[Start TEXT SEGMENT]
All (pvalues) parameters in the model are not significant from zero, as they are less than 0.05, and with the closest being Supernovas (which is expected since it expresses higher frequencies compared to meteorites) but still not significantly different from zero.
result.params
Intercept 37.959496 supernovas 0.019121 dtype: float64
sns.set(rc = {'figure.figsize':(20,8)})
ax = sns.lmplot(x="supernovas", y="meteorites", data=df_major, height=10);
ax.fig.suptitle("Scatter Plot of Meteorite frequencies as Supernovas Occur");
plt.savefig("Scatter_Super_and_Meteor_Plot.pdf")
We can observe an increase in meteorites as supernovas increase, around 0.019121 on average per year. A small, but positive correlation!
Therefore, our hypothesis remains to be true. We can see a linear relationship between these two events.
Here we learned some interesting statistics about meteorites and just how many of them land on our planet. We saw how they tended to trend towards the center of the world (so keep that in mind if you plan to live there and fear getting hit by these big rocks!) and we saw the correlation between something that is so out-of-this-world with a phenomenon that occurs annually.
[End TEXT SEGMENT]
**THINGS TO DO**
**1)** Quote the meteorite and supernova analysis word for word, starting at "All (pvalues) parameters" and ending at "these two events.".
**2)** Continue the meteorite and supernova analysis from its final sentence.
[Start PROVIDED INFORMATION]
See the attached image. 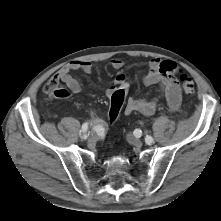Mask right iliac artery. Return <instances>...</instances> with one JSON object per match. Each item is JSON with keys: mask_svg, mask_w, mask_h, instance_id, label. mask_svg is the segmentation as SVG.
I'll return each instance as SVG.
<instances>
[{"mask_svg": "<svg viewBox=\"0 0 221 221\" xmlns=\"http://www.w3.org/2000/svg\"><path fill=\"white\" fill-rule=\"evenodd\" d=\"M87 130H88V123H84L82 125V130H81V134H80L81 139L87 138Z\"/></svg>", "mask_w": 221, "mask_h": 221, "instance_id": "1", "label": "right iliac artery"}]
</instances>
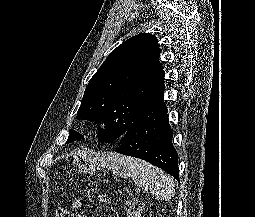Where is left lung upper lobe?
I'll use <instances>...</instances> for the list:
<instances>
[{"mask_svg":"<svg viewBox=\"0 0 255 217\" xmlns=\"http://www.w3.org/2000/svg\"><path fill=\"white\" fill-rule=\"evenodd\" d=\"M156 36L135 35L115 48L89 81L77 119L107 124L100 142L121 139L129 127L164 91ZM69 131L67 143L83 139Z\"/></svg>","mask_w":255,"mask_h":217,"instance_id":"left-lung-upper-lobe-1","label":"left lung upper lobe"}]
</instances>
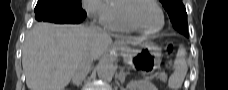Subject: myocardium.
<instances>
[{
    "label": "myocardium",
    "mask_w": 228,
    "mask_h": 90,
    "mask_svg": "<svg viewBox=\"0 0 228 90\" xmlns=\"http://www.w3.org/2000/svg\"><path fill=\"white\" fill-rule=\"evenodd\" d=\"M142 1H149L150 3H152L160 12L161 15V25L159 28L155 29V30H148L145 29L143 27H141L131 16V10L135 7V5L139 2ZM122 18L123 20L132 28H134L137 31H140L142 33H146V34H153V33H157L160 32L164 26H165V15H164V11L163 9L160 7V5L158 4L157 1L155 0H128L127 3L122 7Z\"/></svg>",
    "instance_id": "obj_1"
}]
</instances>
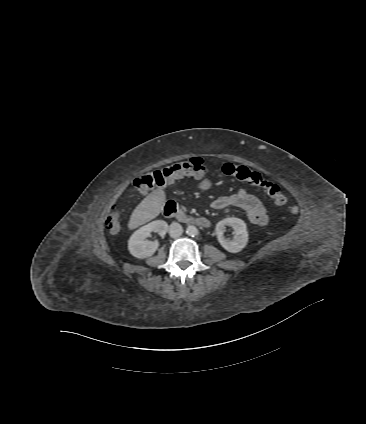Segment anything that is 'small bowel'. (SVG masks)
I'll list each match as a JSON object with an SVG mask.
<instances>
[{
	"instance_id": "1",
	"label": "small bowel",
	"mask_w": 366,
	"mask_h": 424,
	"mask_svg": "<svg viewBox=\"0 0 366 424\" xmlns=\"http://www.w3.org/2000/svg\"><path fill=\"white\" fill-rule=\"evenodd\" d=\"M212 207L218 210L227 207L240 208L246 213L248 219L258 226H265L269 219L267 207L246 188H241L231 195L218 197L212 203Z\"/></svg>"
}]
</instances>
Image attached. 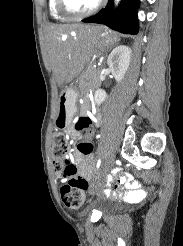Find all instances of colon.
<instances>
[{"instance_id":"colon-1","label":"colon","mask_w":183,"mask_h":246,"mask_svg":"<svg viewBox=\"0 0 183 246\" xmlns=\"http://www.w3.org/2000/svg\"><path fill=\"white\" fill-rule=\"evenodd\" d=\"M65 123V113L58 118V126ZM75 129L83 132L84 138H95L97 135L96 125H91L88 117H81ZM77 152L84 157H96L91 141L83 140L77 143ZM52 157L55 172L61 179L60 195L64 205L69 209H78L83 204V192L89 189V182L78 174L75 165L69 159V146L62 132L56 131L52 138Z\"/></svg>"}]
</instances>
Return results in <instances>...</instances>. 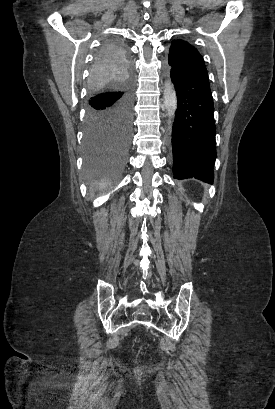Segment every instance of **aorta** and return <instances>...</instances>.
I'll return each mask as SVG.
<instances>
[{"instance_id": "762f6f07", "label": "aorta", "mask_w": 275, "mask_h": 409, "mask_svg": "<svg viewBox=\"0 0 275 409\" xmlns=\"http://www.w3.org/2000/svg\"><path fill=\"white\" fill-rule=\"evenodd\" d=\"M163 98H164V106L169 114V116H173L176 108H177V96L176 90H174L173 84L167 80L165 82V88L163 90Z\"/></svg>"}]
</instances>
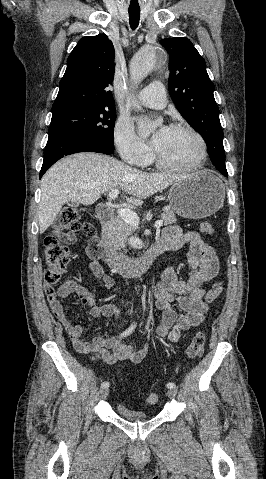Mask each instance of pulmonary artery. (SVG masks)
I'll use <instances>...</instances> for the list:
<instances>
[{
	"mask_svg": "<svg viewBox=\"0 0 266 479\" xmlns=\"http://www.w3.org/2000/svg\"><path fill=\"white\" fill-rule=\"evenodd\" d=\"M138 98L142 105L149 108L162 109L167 104L166 92L161 82L149 84L141 91Z\"/></svg>",
	"mask_w": 266,
	"mask_h": 479,
	"instance_id": "obj_1",
	"label": "pulmonary artery"
}]
</instances>
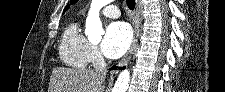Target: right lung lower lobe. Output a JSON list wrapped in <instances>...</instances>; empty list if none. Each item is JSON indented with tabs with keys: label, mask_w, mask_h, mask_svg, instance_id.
<instances>
[{
	"label": "right lung lower lobe",
	"mask_w": 225,
	"mask_h": 92,
	"mask_svg": "<svg viewBox=\"0 0 225 92\" xmlns=\"http://www.w3.org/2000/svg\"><path fill=\"white\" fill-rule=\"evenodd\" d=\"M112 68H113V69H116L117 67H116V66H113ZM120 69H124V68H120Z\"/></svg>",
	"instance_id": "98d812e1"
}]
</instances>
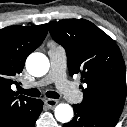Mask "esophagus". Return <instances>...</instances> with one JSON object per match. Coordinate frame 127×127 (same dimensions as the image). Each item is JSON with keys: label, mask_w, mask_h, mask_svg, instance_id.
I'll use <instances>...</instances> for the list:
<instances>
[{"label": "esophagus", "mask_w": 127, "mask_h": 127, "mask_svg": "<svg viewBox=\"0 0 127 127\" xmlns=\"http://www.w3.org/2000/svg\"><path fill=\"white\" fill-rule=\"evenodd\" d=\"M44 103L48 107V109H54L55 106L59 103V101L55 99H47L44 101Z\"/></svg>", "instance_id": "esophagus-1"}]
</instances>
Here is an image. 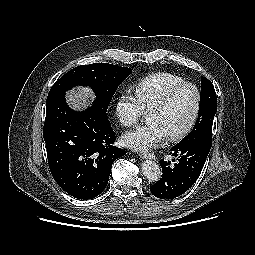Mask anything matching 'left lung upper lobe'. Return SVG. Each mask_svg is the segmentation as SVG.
I'll use <instances>...</instances> for the list:
<instances>
[{
    "mask_svg": "<svg viewBox=\"0 0 255 255\" xmlns=\"http://www.w3.org/2000/svg\"><path fill=\"white\" fill-rule=\"evenodd\" d=\"M217 111V96L214 86L205 77H201V94L198 119L193 130L177 145L198 139L212 140L213 119Z\"/></svg>",
    "mask_w": 255,
    "mask_h": 255,
    "instance_id": "left-lung-upper-lobe-1",
    "label": "left lung upper lobe"
}]
</instances>
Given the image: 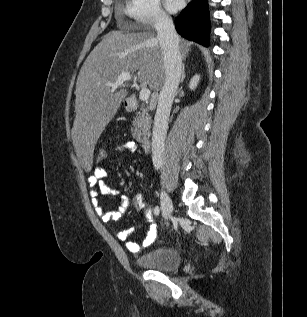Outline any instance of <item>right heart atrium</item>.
I'll use <instances>...</instances> for the list:
<instances>
[{"label": "right heart atrium", "mask_w": 307, "mask_h": 317, "mask_svg": "<svg viewBox=\"0 0 307 317\" xmlns=\"http://www.w3.org/2000/svg\"><path fill=\"white\" fill-rule=\"evenodd\" d=\"M126 12L141 25L160 26L169 20L159 0H128Z\"/></svg>", "instance_id": "d8ad5b80"}]
</instances>
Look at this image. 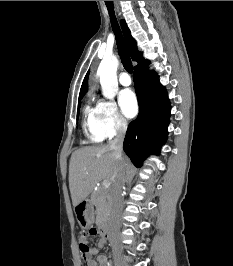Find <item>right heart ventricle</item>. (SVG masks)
<instances>
[{"mask_svg": "<svg viewBox=\"0 0 233 266\" xmlns=\"http://www.w3.org/2000/svg\"><path fill=\"white\" fill-rule=\"evenodd\" d=\"M98 119V105L92 106L91 103L88 102L84 108L83 127L87 138L93 143L101 142L104 139L97 129Z\"/></svg>", "mask_w": 233, "mask_h": 266, "instance_id": "obj_1", "label": "right heart ventricle"}]
</instances>
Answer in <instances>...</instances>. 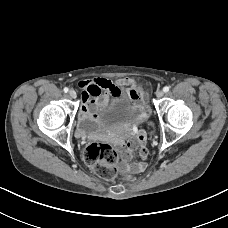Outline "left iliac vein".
Here are the masks:
<instances>
[{
	"mask_svg": "<svg viewBox=\"0 0 228 228\" xmlns=\"http://www.w3.org/2000/svg\"><path fill=\"white\" fill-rule=\"evenodd\" d=\"M156 96H157V98H162L164 96V92L163 91H158L156 93Z\"/></svg>",
	"mask_w": 228,
	"mask_h": 228,
	"instance_id": "obj_1",
	"label": "left iliac vein"
}]
</instances>
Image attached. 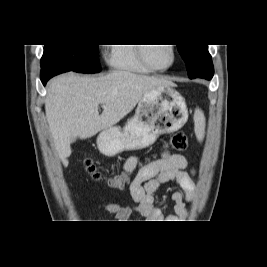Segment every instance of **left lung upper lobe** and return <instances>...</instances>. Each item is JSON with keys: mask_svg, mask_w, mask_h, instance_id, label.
<instances>
[{"mask_svg": "<svg viewBox=\"0 0 267 267\" xmlns=\"http://www.w3.org/2000/svg\"><path fill=\"white\" fill-rule=\"evenodd\" d=\"M186 63L189 78H197L207 71H214L207 45H177Z\"/></svg>", "mask_w": 267, "mask_h": 267, "instance_id": "5c2ea615", "label": "left lung upper lobe"}]
</instances>
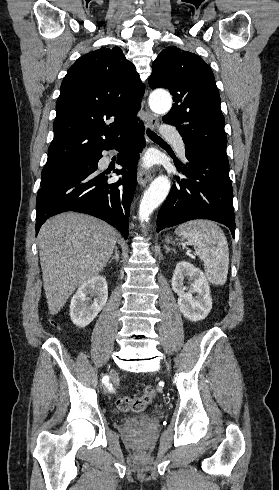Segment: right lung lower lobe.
<instances>
[{
	"instance_id": "98d812e1",
	"label": "right lung lower lobe",
	"mask_w": 279,
	"mask_h": 490,
	"mask_svg": "<svg viewBox=\"0 0 279 490\" xmlns=\"http://www.w3.org/2000/svg\"><path fill=\"white\" fill-rule=\"evenodd\" d=\"M143 130L144 127L135 128L104 148L120 151L117 163L124 169L113 171L123 174L117 182L107 183L109 177L97 175V164L102 158L100 151L88 159V170L40 184L36 202V234L49 217L75 211L108 222L127 239L129 209L136 188L138 153L145 146Z\"/></svg>"
}]
</instances>
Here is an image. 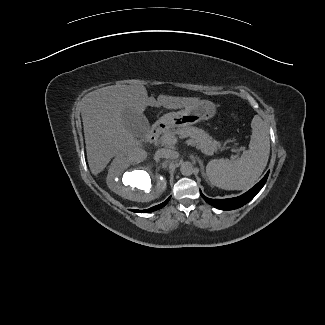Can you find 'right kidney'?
I'll return each instance as SVG.
<instances>
[{"instance_id":"1","label":"right kidney","mask_w":325,"mask_h":325,"mask_svg":"<svg viewBox=\"0 0 325 325\" xmlns=\"http://www.w3.org/2000/svg\"><path fill=\"white\" fill-rule=\"evenodd\" d=\"M144 160L129 154L118 155L108 171V187L131 201L149 202L159 197L166 189V179L154 173Z\"/></svg>"}]
</instances>
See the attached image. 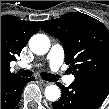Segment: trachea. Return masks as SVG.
<instances>
[{
  "mask_svg": "<svg viewBox=\"0 0 109 109\" xmlns=\"http://www.w3.org/2000/svg\"><path fill=\"white\" fill-rule=\"evenodd\" d=\"M18 73H19L20 76H23V77H30L33 74L32 71L23 70V69L19 70ZM40 75H41L42 79L49 81V82H55V81L58 80L56 75H52V74L47 73V72H42Z\"/></svg>",
  "mask_w": 109,
  "mask_h": 109,
  "instance_id": "1",
  "label": "trachea"
}]
</instances>
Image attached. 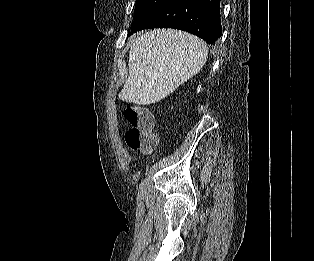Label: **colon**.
[End PROVIDED INFORMATION]
**OUTPUTS IN ORDER**
**1)**
All (pvalues) parameters in the model are not significant from zero, as they are less than 0.05, and with the closest being Supernovas (which is expected since it expresses higher frequencies compared to meteorites) but still not significantly different from zero.
result.params
Intercept 37.959496 supernovas 0.019121 dtype: float64
sns.set(rc = {'figure.figsize':(20,8)})
ax = sns.lmplot(x="supernovas", y="meteorites", data=df_major, height=10);
ax.fig.suptitle("Scatter Plot of Meteorite frequencies as Supernovas Occur");
plt.savefig("Scatter_Super_and_Meteor_Plot.pdf")
We can observe an increase in meteorites as supernovas increase, around 0.019121 on average per year. A small, but positive correlation!
Therefore, our hypothesis remains to be true. We can see a linear relationship between these two events.

**2)**
We used unsupervised and supervised learning methods (DBScan and Regression respectively) to obtain analysis from these events to further look into any types of relationships that can be spotted from the landing trends and the origins from occurrences.
Hopefully, this tutorial has introduced you to a lot of python's strengths and showed the many ways you can obtain analysis from data. From regex to reverse-engineering geocoordinates using shapely and APIs, we found out that meteorites tend to land on the coasts of Africa and Europe as well as the US. We also figured out that supernovas do indeed lead to the formation of some of these meteorites.
Thanks for reading!